Export data, the secret of Go's fast builds

Published on 2020-03-07
Tagged: compilers go
More posts

Quick build speed is one of Go's key advantages. It's actually one of the reasons the language was created. Robert Griesemer and Rob Pike mentioned in an interview on Go Time they started brainstorming about Go after being frustrated by 45 minute build times for a C++ program.

There are many reasons that Go builds are fast. The language itself is simple compared with languages like C++, Rust, or Scala. The compiler doesn't need to work as hard to parse and type-check code. The compiler performs relatively few optimizations, since build speed is a priority. A new optimization needs to "pay for itself" by making the compiler faster in order to be considered worthwhile.

There's another clever trick I'd like to focus on though: each compiled Go package contains something called export data, a binary description of its exported definitions. When the compiler handles an import, it can quickly scan the imported package's export data to learn everything it needs to know about its definitions. This is much faster than parsing and type-checking sources of imported packages, so building large programs is very fast.

Exploring export data

When the Go compiler builds a package, it produces an archive file (.a). You can extract these files using the ar tool installed on your system or using go tool pack, which takes most of the same arguments.

$ go list -export -f '{{.Export}}' fmt
/opt/go/go1.14/pkg/linux_amd64/fmt.a

$ ar x /opt/go/go1.14/pkg/linux_amd64/fmt.a
$ ls
_go_.o  __.PKGDEF

Typically, a package archive contains two files. _go_.o contains the package's compiled code, which is used by the linker to construct a binary. __.PKGDEF contains package's export data, which is used by the compiler when building packages that import the compiled package.

Export data is binary type information about definitions that may be relevant to importing packages. It serves the same purpose as a header in C or C++, essentially containing a list of declarations. All exported definitions are described in the export data (hence the name). Non-exported definitions are included as well if they're mentioned in exported definitions, for example, in a function return type. Definitions from other imported packages may be included for the same reason, but it's important to note that a package's export data doesn't include all the information from its transitively imported packages' export data. Only definitions needed to describe a package's own exported definitions are included in its export data.

Export data can be read and written using the golang.org/x/tools/go/gcexportdata package.
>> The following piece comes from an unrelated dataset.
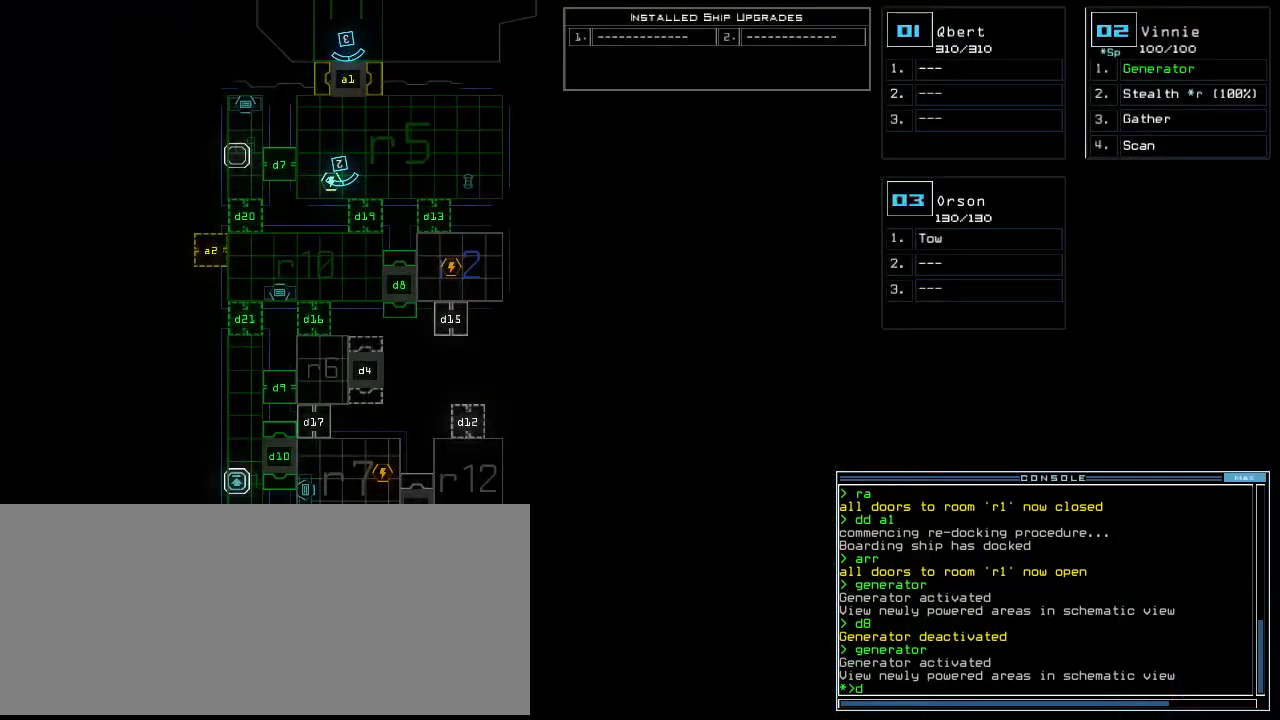
{"keys": [], "events": [[340, "8", "down"], [420, "8", "up"]]}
You can use the gopackages tool to read and print type information from export data on the command line. (gopackages can do many other things, too; it's the command line interface for golang.org/x/tools/go/packages).
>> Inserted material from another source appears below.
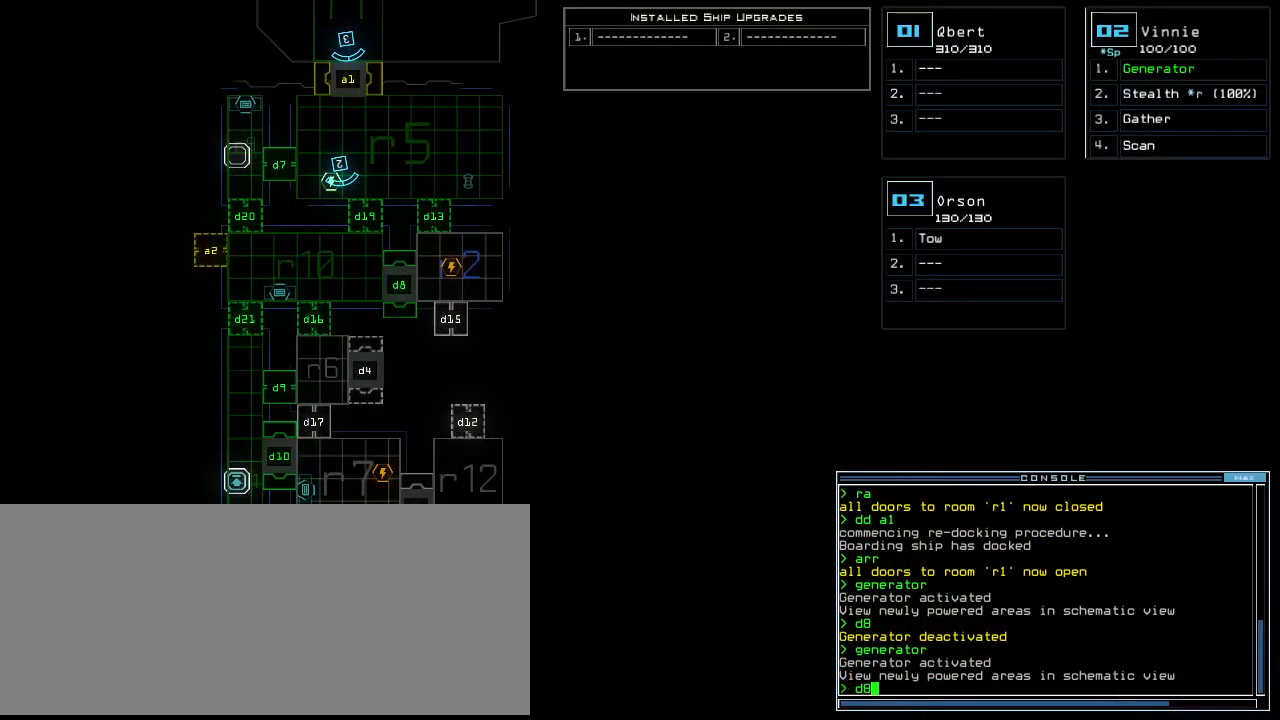
{"keys": [], "events": []}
$ go get golang.org/x/tools/go/packages/gopackages
$ gopackages -mode types io/ioutil
Go package "io/ioutil":
	package ioutil
	has complete exported type info
	file /opt/go/go1.14/src/io/ioutil/ioutil.go
	file /opt/go/go1.14/src/io/ioutil/tempfile.go
	import "bytes"
	import "io"
	import "os"
	import "path/filepath"
	import "sort"
	import "strconv"
	import "strings"
	import "sync"
	import "time"
	var Discard io.Writer
	func NopCloser(r io.Reader) io.ReadCloser
	func ReadAll(r io.Reader) ([]byte, error)
	func ReadDir(dirname string) ([]os.FileInfo, error)
	func ReadFile(filename string) ([]byte, error)
	func TempDir(dir string, pattern string) (name string, err error)
	func TempFile(dir string, pattern string) (f *os.File, err error)
	func WriteFile(filename string, data []byte, perm os.FileMode) error

Comparison with C++

In C++, public definitions are declared in header files that are textually included in source files that need them. Headers are written in regular C++. The compiler needs to parse and type-check headers every time they're included. (It's possible to precompile headers, but it's a lot of work to set up, and the benefit is less than you'd think).
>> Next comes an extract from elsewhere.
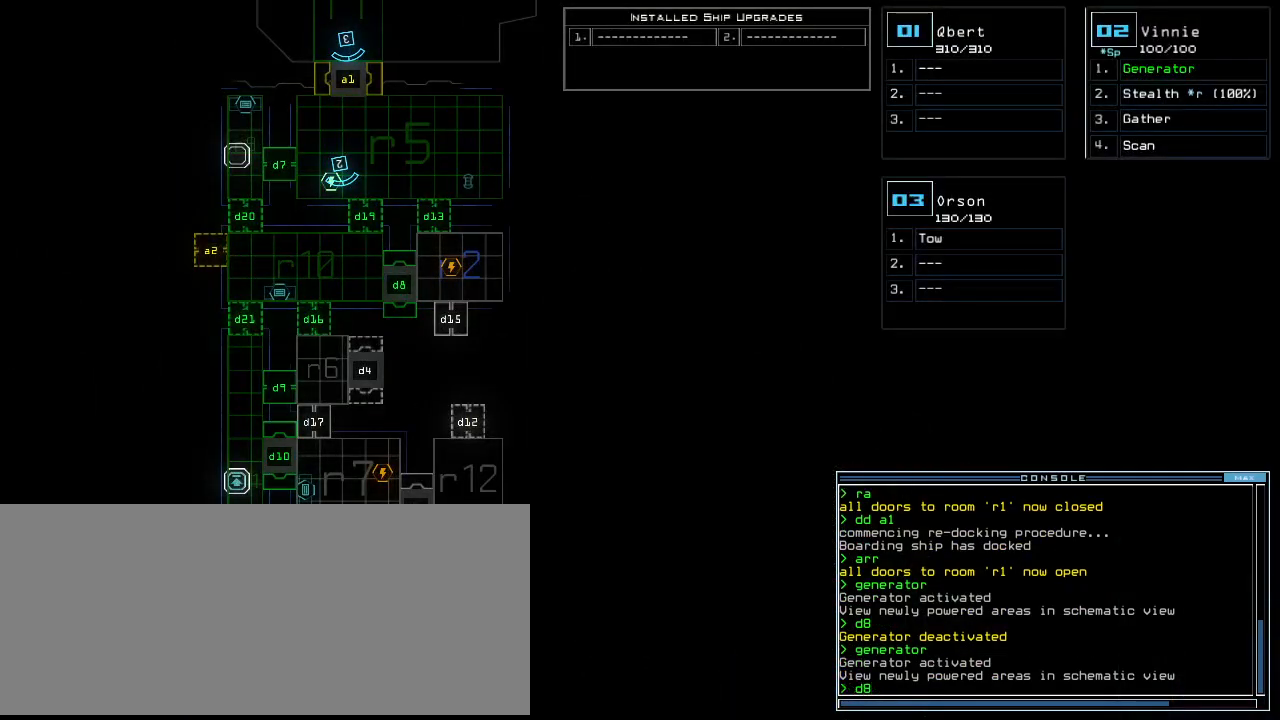
{"keys": [], "events": []}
Of course, a header file typically only contains declarations for definitions in the library or .cc file it corresponds to. Those declarations frequently need to reference types declares in other header files, which means most headers include other headers. This means that when a .cc file includes a header to use a specific type or function, the compiler ends up parsing and type checking a number (possibly a large number) of transitively included header files that are necessary but not actually relevant. C++ is a complicated language, so this isn't cheap. There's no mechanism that trims down headers to only definitions that are needed, and there's nothing that prevents you from including unnecessary headers.

C++20 introduces modules (no relation to Go modules), which are intended to solve this problem. I haven't used them yet, so I can't speak with authority, but the concept seems similar to export data in Go. .cc files are translated to a precompiled module file, which contains type information that can be imported by other files. It's no longer necessary to textually include header files, at least for libraries written to take advantage of the new feature.

Bonus: caching export data

By default, the Go compiler writes compiled code and export data to the same .a file. The -linkobj flag can be used to write the compiled code to a separate file.

$ go tool compile -o hello.x -linkobj hello.a hello.go
$ ar t hello.a
_go_.o
$ ar t hello.x
__.PKGDEF

Google's internal build system, Blaze, takes advantage of this. When you make a small change that doesn't affect a package's exported types, only the compiled code will be updated; the export data remains the same. Each package only depends on the export data of its imports, so importing packages don't need to be recompiled after a small change. This makes incremental builds scale much better, which is especially valuable in a build environment with globally shared remote caching and execution.

cmd/go and Bazel don't take advantage of this yet, but they may some day.

Conclusion

I hope this discussion on export data is interesting, if not useful. If you're designing a programming language that needs a packaging format, consider using something like export data. If you're building Go tools, you can use golang.org/x/tools/go/packages or golang.org/x/tools/go/gcexportdata to read type information about a large number of packages.